Several limitations to the present analyses are noted. First, the majority of the data was obtained through self-report. Although efforts were made to include observer-rated data, it was not possible to corroborate health status through examination of medical records. However, the inclusion of a control for depression at the time of follow-up limits the concern that our results were influenced by systematic depressive biases in self-reporting. Given the strong association between age 20 depression and several of the health outcomes of interest, it is likely that inclusion of a statistical control for depression at age 20 has yielded conservative estimates of the effects of early depression. In addition, measurements of youth health status at age 15 were not available, and the control measure of prior health was taken from childhood. It is possible that this early childhood measurement did not adequately capture the illness status of the youths prior to the initial depressive episode. Furthermore, it was not possible to verify the reported childhood illnesses by examining medical records. Additionally, the amount of variance accounted for in some of the models was small, highlighting the fact that depression is only one of many important risk factors for negative health outcomes. Finally, the sample was oversampled for maternal depression, so estimates of depression and health problems in our sample should not be taken as general population estimates.

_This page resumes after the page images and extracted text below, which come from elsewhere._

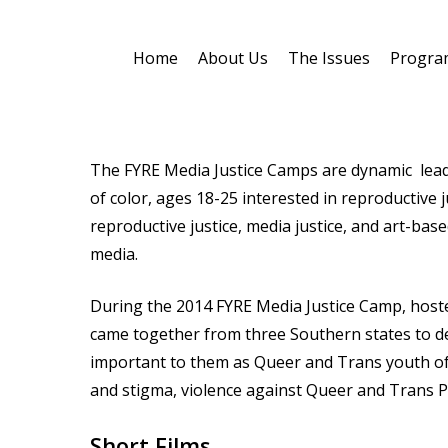
Skip
to
Home
About Us
The Issues
Progra
main
content
The FYRE Media Justice Camps are dynamic le
of color, ages 18-25 interested in reproductive 
reproductive justice, media justice, and art-base
Hit enter to search or ESC to close
media.
During the 2014 FYRE Media Justice Camp, hoste
came together from three Southern states to de
important to them as Queer and Trans youth of c
and stigma, violence against Queer and Trans 
Short Films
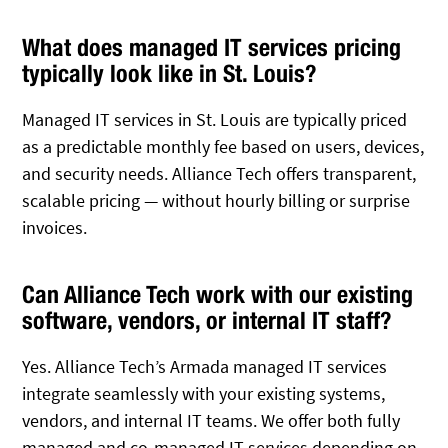
What does managed IT services pricing
typically look like in St. Louis?
Managed IT services in St. Louis are typically priced
as a predictable monthly fee based on users, devices,
and security needs. Alliance Tech offers transparent,
scalable pricing — without hourly billing or surprise
invoices.
Can Alliance Tech work with our existing
software, vendors, or internal IT staff?
Yes. Alliance Tech’s Armada managed IT services
integrate seamlessly with your existing systems,
vendors, and internal IT teams. We offer both fully
managed and co-managed IT services depending on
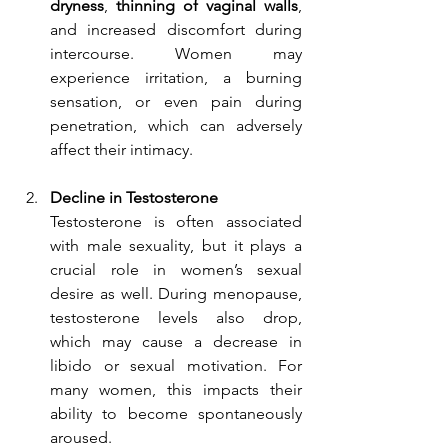
dryness
, 
thinning of vaginal walls
, 
and increased discomfort during 
intercourse. Women may 
experience irritation, a burning 
sensation, or even pain during 
penetration, which can adversely 
affect their intimacy.
Decline in Testosterone
Testosterone is often associated 
with male sexuality, but it plays a 
crucial role in women’s sexual 
desire as well. During menopause, 
testosterone levels also drop, 
which may cause a decrease in 
libido or sexual motivation. For 
many women, this impacts their 
ability to become spontaneously 
aroused.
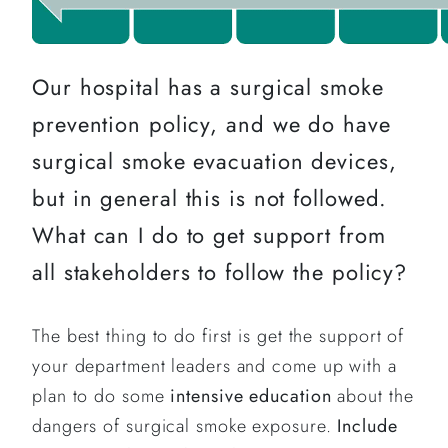
Our hospital has a surgical smoke
prevention policy, and we do have
surgical smoke evacuation devices,
but in general this is not followed.
What can I do to get support from
all stakeholders to follow the policy?
The best thing to do first is get the support of
your department leaders and come up with a
plan to do some
intensive education
about the
dangers of surgical smoke exposure.
Include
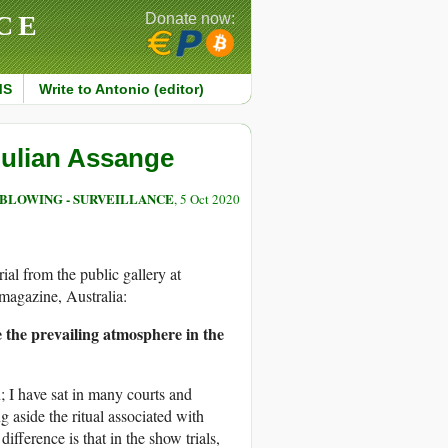
CE
Donate now:
MS
Write to Antonio (editor)
Julian Assange
BLOWING - SURVEILLANCE
, 5 Oct 2020
ial from the public gallery at
agazine, Australia:
e the prevailing atmosphere in the
; I have sat in many courts and
 aside the ritual associated with
 difference is that in the show trials,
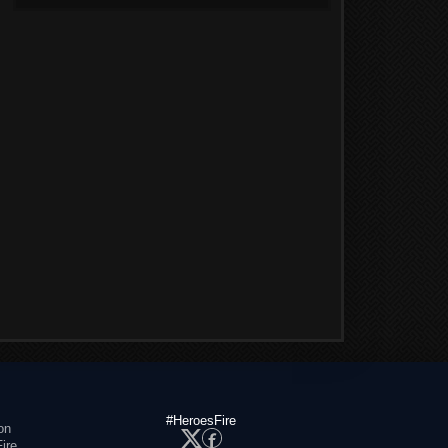
#HeroesFire
on
ire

The present study makes a contribution to the study of health and depression by using a prospective, longitudinal design to test the consequences that clinically significant depression in early adolescence has for health in young adulthood. The inclusion of a control for concurrent depression, as well as multiple measurements of health outcomes, are additional strengths of the present study. Overall, our findings suggest that early adolescent depression may be related to poorer health, although the exact mechanism remains to be clarified. These results highlight the importance of building more complex pathophysiological models of depression and illness among adolescent populations. The finding that adolescent depression is associated with higher medical costs and work impairment in young adulthood also suggests that screening and treatment for depression during adolescence may be a cost-effective method of preventing poor health outcomes and limiting the costs associated with depression.